- The request: Copy out every one of the rows below without changing any character.

- Extracted records:
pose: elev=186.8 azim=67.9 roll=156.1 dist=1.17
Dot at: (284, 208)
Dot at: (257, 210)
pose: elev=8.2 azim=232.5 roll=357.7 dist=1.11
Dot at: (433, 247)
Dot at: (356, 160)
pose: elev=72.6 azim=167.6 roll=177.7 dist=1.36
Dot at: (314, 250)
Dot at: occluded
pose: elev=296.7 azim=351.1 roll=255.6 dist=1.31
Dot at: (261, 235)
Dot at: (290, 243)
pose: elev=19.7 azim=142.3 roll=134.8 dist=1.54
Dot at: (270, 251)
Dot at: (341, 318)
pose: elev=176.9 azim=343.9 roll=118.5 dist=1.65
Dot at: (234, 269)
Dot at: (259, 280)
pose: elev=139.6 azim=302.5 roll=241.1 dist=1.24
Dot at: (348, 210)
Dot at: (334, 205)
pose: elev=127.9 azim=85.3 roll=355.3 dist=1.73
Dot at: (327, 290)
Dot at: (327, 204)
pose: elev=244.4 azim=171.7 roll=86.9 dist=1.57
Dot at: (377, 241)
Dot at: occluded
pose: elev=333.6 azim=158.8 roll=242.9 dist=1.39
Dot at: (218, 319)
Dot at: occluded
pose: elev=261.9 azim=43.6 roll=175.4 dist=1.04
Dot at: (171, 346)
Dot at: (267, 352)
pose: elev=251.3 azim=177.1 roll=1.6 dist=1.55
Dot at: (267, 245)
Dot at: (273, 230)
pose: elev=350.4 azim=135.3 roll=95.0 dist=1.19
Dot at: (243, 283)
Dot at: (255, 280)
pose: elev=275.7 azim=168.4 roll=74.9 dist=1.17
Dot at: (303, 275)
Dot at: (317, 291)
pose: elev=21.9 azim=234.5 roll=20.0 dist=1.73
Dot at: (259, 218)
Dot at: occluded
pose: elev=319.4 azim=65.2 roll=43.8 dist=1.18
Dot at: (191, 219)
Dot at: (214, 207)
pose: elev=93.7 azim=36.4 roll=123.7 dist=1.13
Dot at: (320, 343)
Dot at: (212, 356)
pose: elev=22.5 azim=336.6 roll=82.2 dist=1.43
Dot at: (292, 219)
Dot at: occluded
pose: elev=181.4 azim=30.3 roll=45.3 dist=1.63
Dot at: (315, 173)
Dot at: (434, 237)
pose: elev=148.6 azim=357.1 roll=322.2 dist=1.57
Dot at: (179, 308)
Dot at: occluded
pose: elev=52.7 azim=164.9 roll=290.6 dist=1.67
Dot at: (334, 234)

- Written answer:
pose: elev=186.8 azim=67.9 roll=156.1 dist=1.17
Dot at: (284, 208)
Dot at: (257, 210)
pose: elev=8.2 azim=232.5 roll=357.7 dist=1.11
Dot at: (433, 247)
Dot at: (356, 160)
pose: elev=72.6 azim=167.6 roll=177.7 dist=1.36
Dot at: (314, 250)
Dot at: occluded
pose: elev=296.7 azim=351.1 roll=255.6 dist=1.31
Dot at: (261, 235)
Dot at: (290, 243)
pose: elev=19.7 azim=142.3 roll=134.8 dist=1.54
Dot at: (270, 251)
Dot at: (341, 318)
pose: elev=176.9 azim=343.9 roll=118.5 dist=1.65
Dot at: (234, 269)
Dot at: (259, 280)
pose: elev=139.6 azim=302.5 roll=241.1 dist=1.24
Dot at: (348, 210)
Dot at: (334, 205)
pose: elev=127.9 azim=85.3 roll=355.3 dist=1.73
Dot at: (327, 290)
Dot at: (327, 204)
pose: elev=244.4 azim=171.7 roll=86.9 dist=1.57
Dot at: (377, 241)
Dot at: occluded
pose: elev=333.6 azim=158.8 roll=242.9 dist=1.39
Dot at: (218, 319)
Dot at: occluded
pose: elev=261.9 azim=43.6 roll=175.4 dist=1.04
Dot at: (171, 346)
Dot at: (267, 352)
pose: elev=251.3 azim=177.1 roll=1.6 dist=1.55
Dot at: (267, 245)
Dot at: (273, 230)
pose: elev=350.4 azim=135.3 roll=95.0 dist=1.19
Dot at: (243, 283)
Dot at: (255, 280)
pose: elev=275.7 azim=168.4 roll=74.9 dist=1.17
Dot at: (303, 275)
Dot at: (317, 291)
pose: elev=21.9 azim=234.5 roll=20.0 dist=1.73
Dot at: (259, 218)
Dot at: occluded
pose: elev=319.4 azim=65.2 roll=43.8 dist=1.18
Dot at: (191, 219)
Dot at: (214, 207)
pose: elev=93.7 azim=36.4 roll=123.7 dist=1.13
Dot at: (320, 343)
Dot at: (212, 356)
pose: elev=22.5 azim=336.6 roll=82.2 dist=1.43
Dot at: (292, 219)
Dot at: occluded
pose: elev=181.4 azim=30.3 roll=45.3 dist=1.63
Dot at: (315, 173)
Dot at: (434, 237)
pose: elev=148.6 azim=357.1 roll=322.2 dist=1.57
Dot at: (179, 308)
Dot at: occluded
pose: elev=52.7 azim=164.9 roll=290.6 dist=1.67
Dot at: (334, 234)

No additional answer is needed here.